◆ Requirement:
Reproduce word for word the part of the forum discussion on pricing vehicle wraps starting with "Never go against" and going on through "of wrap installers.".

Yes, you should raise your prices if vehicle wraps are currently not as profitable as they should be when you take all the factors into consideration (design time / printing time / material costs / wrapping time / additional overheads).

I'm sure we have all been in a situation where we have not allowed enough time for us to complete a wrap when things have took longer than expected.

The thing with running a sign making business is that we all do a lot more than just wrap vehicles.

There are a lot of freelance vehicle wrap installers out there who literally just wrap all day long every day.

On occasion for some of the more "challenging" wraps, we use a freelance wrap installer who can often complete the job twice as quick than if we were to do it ourselves. This is usually more cost effective when you factor in how valuable your time is and the additional profit you can make in the time saved.
 

DL Signs

Never go against the family
There are a lot of freelance vehicle wrap installers out there who literally just wrap all day long every day.

On occasion for some of the more "challenging" wraps, we use a freelance wrap installer who can often complete the job twice as quick than if we were to do it ourselves. This is usually more cost effective when you factor in how valuable your time is and the additional profit you can make in the time saved.
We're more into the sign end than wraps, can't always free up enough time/ personnel, so this is what we do too. We have an extremely talented wrap guy in town who's always happy to have the work when we're too swamped.
 

Precision

New Member
Wraps are hard to make any money on. Especially with the amount of time it takes, and shortage of wrap installers.

We prefer to sell signage.
 

White Haus

Not a Newbie
Without knowing what you're actually charging for these, if you think you're not making enough and wondering if you should raise prices, you probably should.

Factor in all material costs then multiply by 2.5
Factor in your 50 hours of labor etc and multiply by your hourly rate

If that total is less than what you're charging, increase your rates. If they don't like it, they're welcome to shop around and chances are they'll find someone else that will low-ball it and inherit the unprofitable repeat orders.

I know what you mean about it being somewhat predictable repeat business and not wanting to turn it away, but losing money on a regular basis just isn't a good business decision.

◆ Data section:
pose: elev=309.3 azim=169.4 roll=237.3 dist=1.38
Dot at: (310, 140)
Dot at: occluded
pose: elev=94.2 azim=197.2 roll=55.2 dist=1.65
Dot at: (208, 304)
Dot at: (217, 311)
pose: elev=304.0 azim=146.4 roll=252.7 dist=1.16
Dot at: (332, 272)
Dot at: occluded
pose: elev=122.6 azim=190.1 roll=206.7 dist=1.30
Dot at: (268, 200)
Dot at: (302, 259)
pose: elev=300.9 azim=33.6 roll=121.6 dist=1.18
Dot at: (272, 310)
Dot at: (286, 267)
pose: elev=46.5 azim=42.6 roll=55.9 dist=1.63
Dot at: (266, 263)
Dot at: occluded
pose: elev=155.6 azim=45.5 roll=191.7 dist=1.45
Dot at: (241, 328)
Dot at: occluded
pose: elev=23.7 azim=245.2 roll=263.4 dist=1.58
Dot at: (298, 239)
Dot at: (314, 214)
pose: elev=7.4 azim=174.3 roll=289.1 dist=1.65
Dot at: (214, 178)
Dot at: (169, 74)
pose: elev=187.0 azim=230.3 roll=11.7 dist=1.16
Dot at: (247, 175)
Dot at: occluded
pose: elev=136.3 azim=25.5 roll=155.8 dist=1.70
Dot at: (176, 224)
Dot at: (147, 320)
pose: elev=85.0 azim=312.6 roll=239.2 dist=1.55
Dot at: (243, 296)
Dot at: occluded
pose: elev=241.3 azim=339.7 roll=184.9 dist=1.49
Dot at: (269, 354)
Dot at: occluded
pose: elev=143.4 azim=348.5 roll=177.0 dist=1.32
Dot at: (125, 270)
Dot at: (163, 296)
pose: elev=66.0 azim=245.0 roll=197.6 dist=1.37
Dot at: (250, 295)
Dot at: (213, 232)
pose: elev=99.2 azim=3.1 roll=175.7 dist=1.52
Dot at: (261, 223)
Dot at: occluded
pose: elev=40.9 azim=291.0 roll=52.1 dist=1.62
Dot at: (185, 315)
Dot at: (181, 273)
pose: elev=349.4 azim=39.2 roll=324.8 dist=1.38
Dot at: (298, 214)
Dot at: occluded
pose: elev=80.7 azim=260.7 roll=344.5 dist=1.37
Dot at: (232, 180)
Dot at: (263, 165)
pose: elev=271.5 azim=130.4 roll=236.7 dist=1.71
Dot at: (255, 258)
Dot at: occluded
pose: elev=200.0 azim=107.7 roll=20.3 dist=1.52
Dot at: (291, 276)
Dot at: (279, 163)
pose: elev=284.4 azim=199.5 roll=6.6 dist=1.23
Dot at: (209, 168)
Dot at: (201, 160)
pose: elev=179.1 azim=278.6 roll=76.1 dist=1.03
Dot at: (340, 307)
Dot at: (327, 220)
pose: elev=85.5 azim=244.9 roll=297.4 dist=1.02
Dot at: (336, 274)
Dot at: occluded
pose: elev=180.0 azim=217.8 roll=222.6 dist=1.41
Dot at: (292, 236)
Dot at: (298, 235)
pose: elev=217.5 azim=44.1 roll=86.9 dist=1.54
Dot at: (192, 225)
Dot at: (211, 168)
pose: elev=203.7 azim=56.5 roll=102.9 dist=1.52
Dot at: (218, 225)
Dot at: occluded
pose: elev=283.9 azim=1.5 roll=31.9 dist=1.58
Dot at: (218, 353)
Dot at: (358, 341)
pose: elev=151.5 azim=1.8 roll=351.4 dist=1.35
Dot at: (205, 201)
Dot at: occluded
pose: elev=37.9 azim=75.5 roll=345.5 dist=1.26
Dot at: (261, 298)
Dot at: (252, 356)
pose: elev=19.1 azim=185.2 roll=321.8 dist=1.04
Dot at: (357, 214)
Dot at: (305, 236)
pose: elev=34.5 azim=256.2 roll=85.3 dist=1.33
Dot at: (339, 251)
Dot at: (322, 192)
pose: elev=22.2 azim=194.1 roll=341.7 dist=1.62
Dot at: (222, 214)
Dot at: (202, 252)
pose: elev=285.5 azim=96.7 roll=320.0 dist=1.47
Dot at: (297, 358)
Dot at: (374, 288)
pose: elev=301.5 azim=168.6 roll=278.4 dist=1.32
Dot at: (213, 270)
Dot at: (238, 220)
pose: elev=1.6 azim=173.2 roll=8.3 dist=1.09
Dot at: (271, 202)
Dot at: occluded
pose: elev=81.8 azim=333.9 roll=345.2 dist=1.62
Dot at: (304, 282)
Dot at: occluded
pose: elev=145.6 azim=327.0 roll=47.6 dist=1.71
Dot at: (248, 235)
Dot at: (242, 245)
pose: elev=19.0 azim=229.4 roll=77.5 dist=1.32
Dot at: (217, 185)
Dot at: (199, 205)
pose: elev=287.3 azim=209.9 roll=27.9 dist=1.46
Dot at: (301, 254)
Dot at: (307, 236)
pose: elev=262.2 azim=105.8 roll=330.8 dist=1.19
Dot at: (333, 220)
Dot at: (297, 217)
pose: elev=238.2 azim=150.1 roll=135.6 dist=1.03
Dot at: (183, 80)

◆ Task output:
Never go against the family
There are a lot of freelance vehicle wrap installers out there who literally just wrap all day long every day.

On occasion for some of the more "challenging" wraps, we use a freelance wrap installer who can often complete the job twice as quick than if we were to do it ourselves. This is usually more cost effective when you factor in how valuable your time is and the additional profit you can make in the time saved.
We're more into the sign end than wraps, can't always free up enough time/ personnel, so this is what we do too. We have an extremely talented wrap guy in town who's always happy to have the work when we're too swamped.
 

Precision

New Member
Wraps are hard to make any money on. Especially with the amount of time it takes, and shortage of wrap installers.